# Material shown:
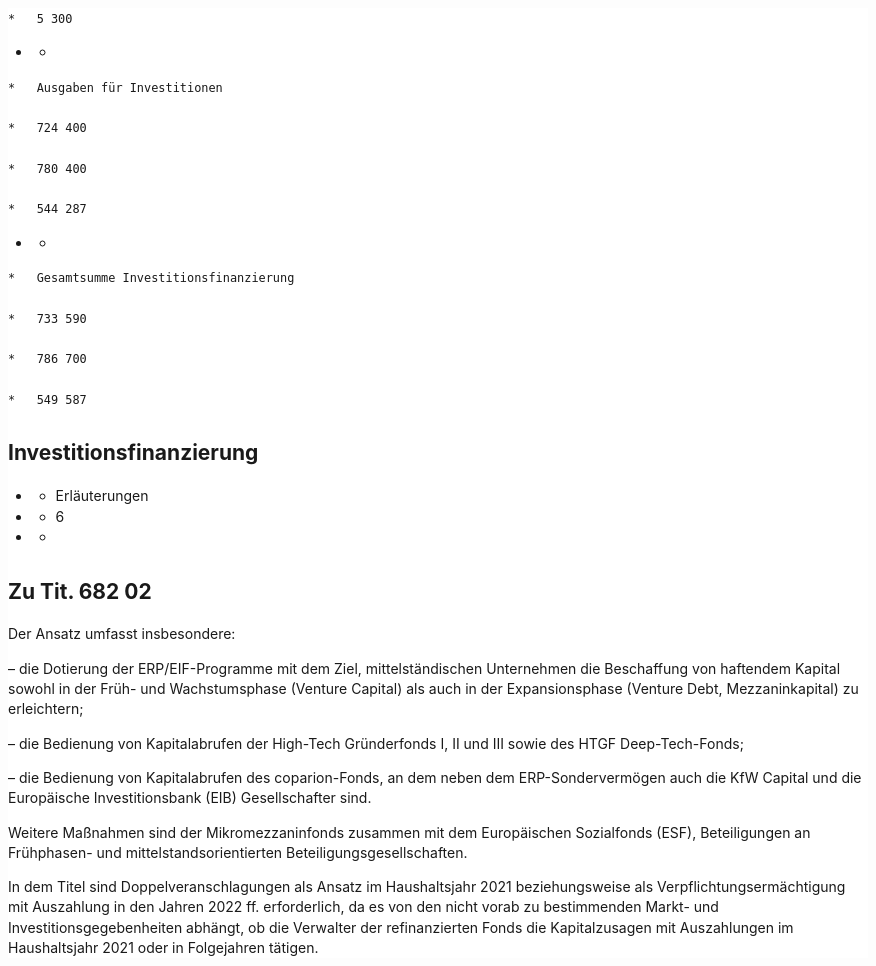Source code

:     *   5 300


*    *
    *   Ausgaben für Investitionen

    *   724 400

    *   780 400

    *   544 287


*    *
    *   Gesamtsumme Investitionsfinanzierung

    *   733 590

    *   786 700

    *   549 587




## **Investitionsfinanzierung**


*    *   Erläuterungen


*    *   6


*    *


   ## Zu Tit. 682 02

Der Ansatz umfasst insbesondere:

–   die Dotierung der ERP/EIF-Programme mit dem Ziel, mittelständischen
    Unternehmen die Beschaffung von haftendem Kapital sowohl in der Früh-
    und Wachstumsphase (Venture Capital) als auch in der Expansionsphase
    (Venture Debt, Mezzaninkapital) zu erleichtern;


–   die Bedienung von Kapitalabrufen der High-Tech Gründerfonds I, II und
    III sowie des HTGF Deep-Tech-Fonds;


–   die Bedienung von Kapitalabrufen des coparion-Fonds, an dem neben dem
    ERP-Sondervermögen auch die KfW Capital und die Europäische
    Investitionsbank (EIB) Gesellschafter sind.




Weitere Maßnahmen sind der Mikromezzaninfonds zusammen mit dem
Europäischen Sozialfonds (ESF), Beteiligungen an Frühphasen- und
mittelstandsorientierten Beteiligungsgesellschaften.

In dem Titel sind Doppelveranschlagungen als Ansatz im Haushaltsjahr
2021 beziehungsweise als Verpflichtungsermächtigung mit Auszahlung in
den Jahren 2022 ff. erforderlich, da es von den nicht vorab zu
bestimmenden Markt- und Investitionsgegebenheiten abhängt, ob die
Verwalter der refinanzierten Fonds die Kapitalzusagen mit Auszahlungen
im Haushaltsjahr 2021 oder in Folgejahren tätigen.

# Instructions for the task:
Counting only lines that hold the word "Ansatz", say how many there are in the listing above and add nothing.

# Response below:
2